◆ **Your objective**:
What is needed here is a word-for-word copy of all the entries below.
Data section Start Marker
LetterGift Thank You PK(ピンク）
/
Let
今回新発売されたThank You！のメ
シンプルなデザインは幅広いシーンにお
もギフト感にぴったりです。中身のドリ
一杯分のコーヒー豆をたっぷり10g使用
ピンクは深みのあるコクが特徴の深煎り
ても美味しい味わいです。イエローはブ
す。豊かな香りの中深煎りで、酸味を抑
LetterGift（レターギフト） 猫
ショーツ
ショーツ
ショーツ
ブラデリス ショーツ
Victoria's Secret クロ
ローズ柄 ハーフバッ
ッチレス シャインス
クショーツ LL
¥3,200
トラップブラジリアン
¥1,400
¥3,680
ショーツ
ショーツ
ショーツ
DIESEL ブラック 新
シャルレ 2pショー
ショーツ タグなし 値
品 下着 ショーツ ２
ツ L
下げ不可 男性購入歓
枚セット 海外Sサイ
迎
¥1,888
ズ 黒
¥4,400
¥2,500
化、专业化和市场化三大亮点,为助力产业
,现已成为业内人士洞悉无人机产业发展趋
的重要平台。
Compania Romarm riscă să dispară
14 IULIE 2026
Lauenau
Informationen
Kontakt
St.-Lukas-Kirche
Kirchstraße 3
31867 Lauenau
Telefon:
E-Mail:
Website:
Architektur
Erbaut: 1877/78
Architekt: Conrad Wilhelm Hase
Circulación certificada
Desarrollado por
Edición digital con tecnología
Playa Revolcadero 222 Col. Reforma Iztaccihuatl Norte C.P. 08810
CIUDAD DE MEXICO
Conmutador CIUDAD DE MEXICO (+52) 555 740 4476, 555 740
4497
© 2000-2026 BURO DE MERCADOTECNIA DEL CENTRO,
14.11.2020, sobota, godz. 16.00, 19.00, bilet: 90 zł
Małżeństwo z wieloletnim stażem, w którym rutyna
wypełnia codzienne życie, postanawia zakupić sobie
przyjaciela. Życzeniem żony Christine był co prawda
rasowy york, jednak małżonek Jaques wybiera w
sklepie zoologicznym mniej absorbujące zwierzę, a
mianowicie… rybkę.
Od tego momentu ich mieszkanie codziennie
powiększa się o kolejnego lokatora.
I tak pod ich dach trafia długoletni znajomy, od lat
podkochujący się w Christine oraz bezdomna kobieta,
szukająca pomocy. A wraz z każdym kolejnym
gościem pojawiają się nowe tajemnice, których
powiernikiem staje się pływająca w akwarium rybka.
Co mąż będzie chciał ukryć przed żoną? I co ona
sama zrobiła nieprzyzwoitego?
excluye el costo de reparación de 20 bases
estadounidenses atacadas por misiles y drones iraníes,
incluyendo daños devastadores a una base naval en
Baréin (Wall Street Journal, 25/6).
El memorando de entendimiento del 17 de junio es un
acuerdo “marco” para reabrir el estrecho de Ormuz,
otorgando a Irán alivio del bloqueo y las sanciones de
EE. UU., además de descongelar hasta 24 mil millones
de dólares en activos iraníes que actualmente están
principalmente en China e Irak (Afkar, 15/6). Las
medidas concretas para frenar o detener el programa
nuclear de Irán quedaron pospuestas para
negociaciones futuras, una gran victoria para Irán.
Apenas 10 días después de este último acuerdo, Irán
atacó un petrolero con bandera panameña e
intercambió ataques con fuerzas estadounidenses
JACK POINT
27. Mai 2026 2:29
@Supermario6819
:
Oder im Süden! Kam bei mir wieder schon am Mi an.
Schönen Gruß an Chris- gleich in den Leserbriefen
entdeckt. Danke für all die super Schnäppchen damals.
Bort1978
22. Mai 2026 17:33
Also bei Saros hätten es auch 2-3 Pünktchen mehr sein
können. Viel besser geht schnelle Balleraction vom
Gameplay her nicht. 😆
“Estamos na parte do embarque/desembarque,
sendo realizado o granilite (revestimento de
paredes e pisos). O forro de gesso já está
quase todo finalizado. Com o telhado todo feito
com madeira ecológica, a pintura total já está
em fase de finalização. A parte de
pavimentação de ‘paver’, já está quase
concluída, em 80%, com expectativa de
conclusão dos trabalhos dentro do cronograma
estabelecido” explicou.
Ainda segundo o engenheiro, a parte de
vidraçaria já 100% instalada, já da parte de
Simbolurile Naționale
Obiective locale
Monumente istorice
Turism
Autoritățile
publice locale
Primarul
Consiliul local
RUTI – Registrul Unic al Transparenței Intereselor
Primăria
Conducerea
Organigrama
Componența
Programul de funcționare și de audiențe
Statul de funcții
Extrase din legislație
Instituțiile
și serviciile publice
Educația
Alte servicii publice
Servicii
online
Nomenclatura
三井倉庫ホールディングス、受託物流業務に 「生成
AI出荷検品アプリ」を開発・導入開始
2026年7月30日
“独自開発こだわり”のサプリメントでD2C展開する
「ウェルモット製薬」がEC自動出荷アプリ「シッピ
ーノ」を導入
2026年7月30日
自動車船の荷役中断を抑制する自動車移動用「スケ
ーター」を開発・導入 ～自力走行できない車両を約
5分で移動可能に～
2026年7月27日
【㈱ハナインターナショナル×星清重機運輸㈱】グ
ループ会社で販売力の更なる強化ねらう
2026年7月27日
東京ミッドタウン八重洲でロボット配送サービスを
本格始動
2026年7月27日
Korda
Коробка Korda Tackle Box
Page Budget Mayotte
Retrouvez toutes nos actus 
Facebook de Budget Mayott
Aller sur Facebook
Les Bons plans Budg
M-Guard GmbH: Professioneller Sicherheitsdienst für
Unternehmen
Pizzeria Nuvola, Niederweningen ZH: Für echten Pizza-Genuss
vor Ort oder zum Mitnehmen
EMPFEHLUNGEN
Data section End Marker
◆ **Expected answer**:
LetterGift Thank You PK(ピンク）
/
Let
今回新発売されたThank You！のメ
シンプルなデザインは幅広いシーンにお
もギフト感にぴったりです。中身のドリ
一杯分のコーヒー豆をたっぷり10g使用
ピンクは深みのあるコクが特徴の深煎り
ても美味しい味わいです。イエローはブ
す。豊かな香りの中深煎りで、酸味を抑
LetterGift（レターギフト） 猫
ショーツ
ショーツ
ショーツ
ブラデリス ショーツ
Victoria's Secret クロ
ローズ柄 ハーフバッ
ッチレス シャインス
クショーツ LL
¥3,200
トラップブラジリアン
¥1,400
¥3,680
ショーツ
ショーツ
ショーツ
DIESEL ブラック 新
シャルレ 2pショー
ショーツ タグなし 値
品 下着 ショーツ ２
ツ L
下げ不可 男性購入歓
枚セット 海外Sサイ
迎
¥1,888
ズ 黒
¥4,400
¥2,500
化、专业化和市场化三大亮点,为助力产业
,现已成为业内人士洞悉无人机产业发展趋
的重要平台。
Compania Romarm riscă să dispară
14 IULIE 2026
Lauenau
Informationen
Kontakt
St.-Lukas-Kirche
Kirchstraße 3
31867 Lauenau
Telefon:
E-Mail:
Website:
Architektur
Erbaut: 1877/78
Architekt: Conrad Wilhelm Hase
Circulación certificada
Desarrollado por
Edición digital con tecnología
Playa Revolcadero 222 Col. Reforma Iztaccihuatl Norte C.P. 08810
CIUDAD DE MEXICO
Conmutador CIUDAD DE MEXICO (+52) 555 740 4476, 555 740
4497
© 2000-2026 BURO DE MERCADOTECNIA DEL CENTRO,
14.11.2020, sobota, godz. 16.00, 19.00, bilet: 90 zł
Małżeństwo z wieloletnim stażem, w którym rutyna
wypełnia codzienne życie, postanawia zakupić sobie
przyjaciela. Życzeniem żony Christine był co prawda
rasowy york, jednak małżonek Jaques wybiera w
sklepie zoologicznym mniej absorbujące zwierzę, a
mianowicie… rybkę.
Od tego momentu ich mieszkanie codziennie
powiększa się o kolejnego lokatora.
I tak pod ich dach trafia długoletni znajomy, od lat
podkochujący się w Christine oraz bezdomna kobieta,
szukająca pomocy. A wraz z każdym kolejnym
gościem pojawiają się nowe tajemnice, których
powiernikiem staje się pływająca w akwarium rybka.
Co mąż będzie chciał ukryć przed żoną? I co ona
sama zrobiła nieprzyzwoitego?
excluye el costo de reparación de 20 bases
estadounidenses atacadas por misiles y drones iraníes,
incluyendo daños devastadores a una base naval en
Baréin (Wall Street Journal, 25/6).
El memorando de entendimiento del 17 de junio es un
acuerdo “marco” para reabrir el estrecho de Ormuz,
otorgando a Irán alivio del bloqueo y las sanciones de
EE. UU., además de descongelar hasta 24 mil millones
de dólares en activos iraníes que actualmente están
principalmente en China e Irak (Afkar, 15/6). Las
medidas concretas para frenar o detener el programa
nuclear de Irán quedaron pospuestas para
negociaciones futuras, una gran victoria para Irán.
Apenas 10 días después de este último acuerdo, Irán
atacó un petrolero con bandera panameña e
intercambió ataques con fuerzas estadounidenses
JACK POINT
27. Mai 2026 2:29
@Supermario6819
:
Oder im Süden! Kam bei mir wieder schon am Mi an.
Schönen Gruß an Chris- gleich in den Leserbriefen
entdeckt. Danke für all die super Schnäppchen damals.
Bort1978
22. Mai 2026 17:33
Also bei Saros hätten es auch 2-3 Pünktchen mehr sein
können. Viel besser geht schnelle Balleraction vom
Gameplay her nicht. 😆
“Estamos na parte do embarque/desembarque,
sendo realizado o granilite (revestimento de
paredes e pisos). O forro de gesso já está
quase todo finalizado. Com o telhado todo feito
com madeira ecológica, a pintura total já está
em fase de finalização. A parte de
pavimentação de ‘paver’, já está quase
concluída, em 80%, com expectativa de
conclusão dos trabalhos dentro do cronograma
estabelecido” explicou.
Ainda segundo o engenheiro, a parte de
vidraçaria já 100% instalada, já da parte de
Simbolurile Naționale
Obiective locale
Monumente istorice
Turism
Autoritățile
publice locale
Primarul
Consiliul local
RUTI – Registrul Unic al Transparenței Intereselor
Primăria
Conducerea
Organigrama
Componența
Programul de funcționare și de audiențe
Statul de funcții
Extrase din legislație
Instituțiile
și serviciile publice
Educația
Alte servicii publice
Servicii
online
Nomenclatura
三井倉庫ホールディングス、受託物流業務に 「生成
AI出荷検品アプリ」を開発・導入開始
2026年7月30日
“独自開発こだわり”のサプリメントでD2C展開する
「ウェルモット製薬」がEC自動出荷アプリ「シッピ
ーノ」を導入
2026年7月30日
自動車船の荷役中断を抑制する自動車移動用「スケ
ーター」を開発・導入 ～自力走行できない車両を約
5分で移動可能に～
2026年7月27日
【㈱ハナインターナショナル×星清重機運輸㈱】グ
ループ会社で販売力の更なる強化ねらう
2026年7月27日
東京ミッドタウン八重洲でロボット配送サービスを
本格始動
2026年7月27日
Korda
Коробка Korda Tackle Box
Page Budget Mayotte
Retrouvez toutes nos actus 
Facebook de Budget Mayott
Aller sur Facebook
Les Bons plans Budg
M-Guard GmbH: Professioneller Sicherheitsdienst für
Unternehmen
Pizzeria Nuvola, Niederweningen ZH: Für echten Pizza-Genuss
vor Ort oder zum Mitnehmen
EMPFEHLUNGEN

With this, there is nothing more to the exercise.